→ **EXERCISE**
Since the pictures are not wanted, copy only the text of every record exactly.

*** ENTRIES PROVIDED ***

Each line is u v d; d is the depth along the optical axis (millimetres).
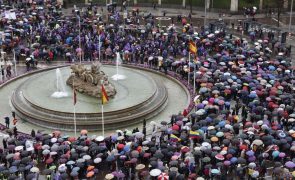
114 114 59062
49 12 103375
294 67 74562
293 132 51844
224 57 75625
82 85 64688
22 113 60688
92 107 59969
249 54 78250
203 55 81625
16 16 96875
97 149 48344
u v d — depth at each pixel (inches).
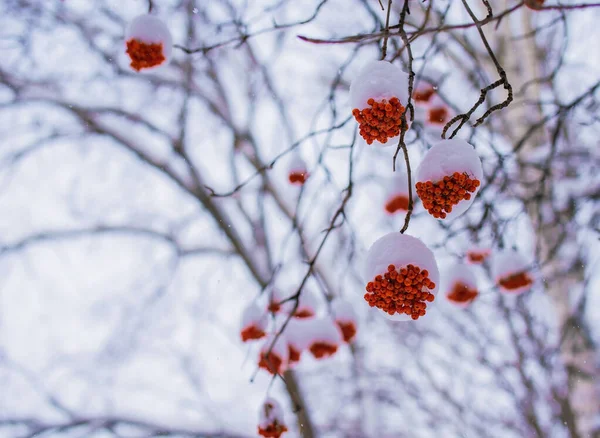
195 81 311.7
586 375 215.2
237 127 312.5
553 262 195.9
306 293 147.8
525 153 191.8
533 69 189.9
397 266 75.5
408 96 74.7
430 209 76.0
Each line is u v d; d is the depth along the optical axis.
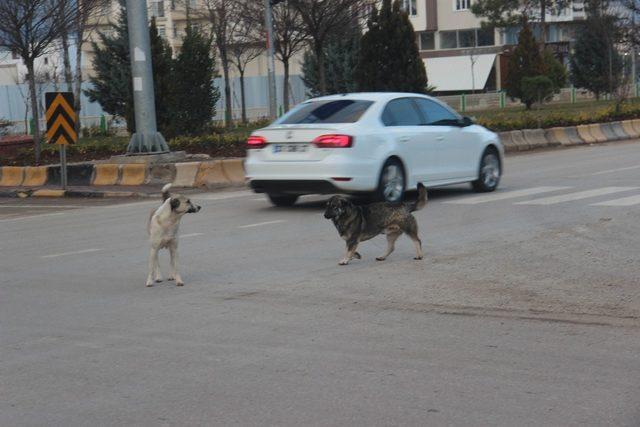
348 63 48.75
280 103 58.59
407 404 5.88
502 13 66.19
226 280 10.03
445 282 9.53
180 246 12.34
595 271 9.84
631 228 12.39
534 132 30.25
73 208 18.14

*** End of ENTRIES PROVIDED ***

→ **RESPONSE AREA**
Each line is u v d; d is the depth along the optical axis (millimetres).
114 114 59062
49 12 103375
294 67 74562
293 132 51844
224 57 75625
82 85 64688
22 113 60688
92 107 59969
249 54 78250
203 55 81625
16 16 96875
97 149 48344
u v d — depth at each pixel (inches).
195 81 311.7
586 375 215.2
237 127 312.5
553 262 195.9
306 293 147.8
525 153 191.8
533 69 189.9
397 266 75.5
408 96 74.7
430 209 76.0
Each line is u v d; d is the depth along the optical axis.
348 63 48.75
280 103 58.59
407 404 5.88
502 13 66.19
226 280 10.03
445 282 9.53
180 246 12.34
595 271 9.84
631 228 12.39
534 132 30.25
73 208 18.14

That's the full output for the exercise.